(EXTRACT PROVIDED Opens)

The detector block 50 may receive the echo profile (or the streaming noise profile) from the headphones 12. In general, the interest capturing block 54 may comprise instructions that are executed by the controller 40 for deriving an intent or action from the echo profile based on the rule as established by the user 16. For example, the interest capturing block 54 may encompass a natural language processing (NLP)-based service which provides the intent and an action extraction based on the rule as established by the user 16. As noted above, the user 16 may establish a rule for monitoring vehicles in the user's 16 blind field of view. The user may input the rules via a user interface on the mobile device 14. For example, the interest capturing block 54 may convert a rule as established by the user 16 such as “Monitor vehicles in my blind field of view when I am walking on the side road” into an “interest” as follows:

action—“monitor for crash”, performed using echo from ultrasonic transmitter 22

object—“vehicles”, detected using deep learning from the echo profile

region—“blind field of view”, i.e., back side of the user 16

environment—“side road”, decided by mobile device 14 based on GPS data (i.e., from GPS chipset 62)

activity—“walking”, decided by activity detection using accelerometers on mobile device 14.

The mobile device 14 may also provide the user 16 with the option of dynamically updating the types of objects that the user 16 may be interested in based on different environmental contexts. For example, the user 16 may add a rule that monitors vehicles in their respective blind field of view when the user 16 is walking on a particular road (i.e., as selected by the user 16) or that monitors individuals within a particular distance from the user (i.e., as selected by the user 16) including the particular time (i.e., as selected by the user 16). In another example, the user 16 may specify with the mobile device 14 to monitor for individuals within 1 meter of the user 16 that is in the user's blind field of view when the user 16 is positioned a XYZ garden after 8 pm.

(EXTRACT PROVIDED Closes)

WORK ITEM A: Rewrite the rows starting with the line with "clear glass window at center is below." and going on through the end of the rows, renaming "clear glass window" as "transparent pane" and changing nothing else. Leave the pictures out.

(STORED DATA Opens)

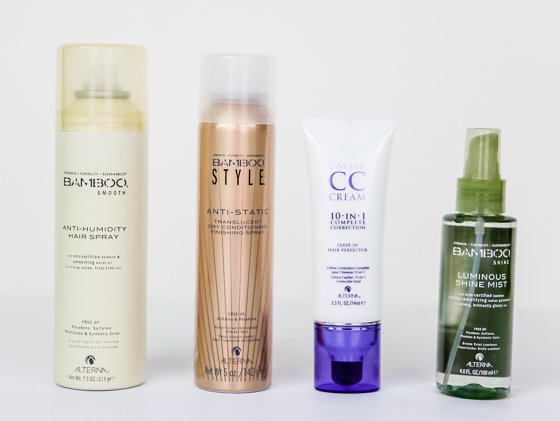
Where is `bottles`? bottles is located at coordinates (99, 231), (245, 218), (360, 225), (466, 260).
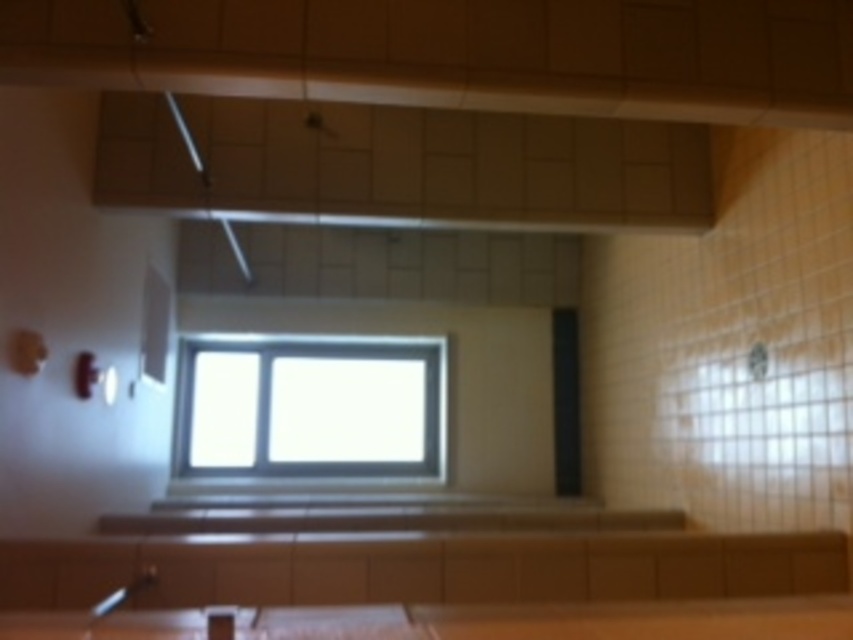
Looking at this image, can you confirm if clear glass window at center is positioned to the left of brown wood counter top at lower center?

Correct, you'll find clear glass window at center to the left of brown wood counter top at lower center.

Between clear glass window at center and brown wood counter top at lower center, which one is positioned lower?

clear glass window at center is below.

Between point (177, 467) and point (621, 609), which one is positioned behind?

The point (177, 467) is behind.

Identify the location of clear glass window at center. This screenshot has width=853, height=640. (310, 406).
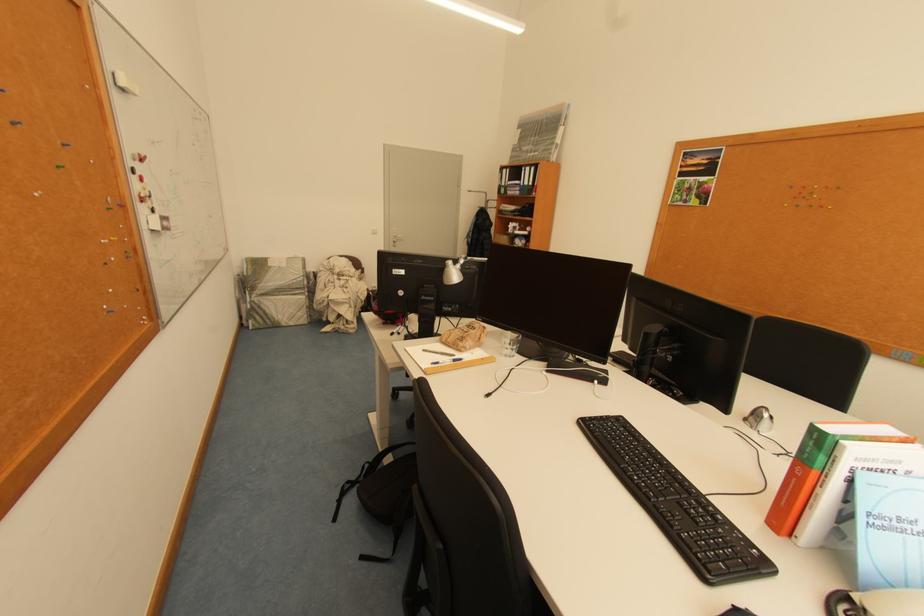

(STORED DATA Closes)

WORK ITEM B: From the passage on the headphone echo profile, reproduce the wording starting with "The mobile device 14 may" and going on through "after 8 pm.".

RESPONSE BOX A:
transparent pane at center is below.

Between point (177, 467) and point (621, 609), which one is positioned behind?

The point (177, 467) is behind.

Identify the location of transparent pane at center. This screenshot has width=853, height=640. (310, 406).

RESPONSE BOX B:
The mobile device 14 may also provide the user 16 with the option of dynamically updating the types of objects that the user 16 may be interested in based on different environmental contexts. For example, the user 16 may add a rule that monitors vehicles in their respective blind field of view when the user 16 is walking on a particular road (i.e., as selected by the user 16) or that monitors individuals within a particular distance from the user (i.e., as selected by the user 16) including the particular time (i.e., as selected by the user 16). In another example, the user 16 may specify with the mobile device 14 to monitor for individuals within 1 meter of the user 16 that is in the user's blind field of view when the user 16 is positioned a XYZ garden after 8 pm.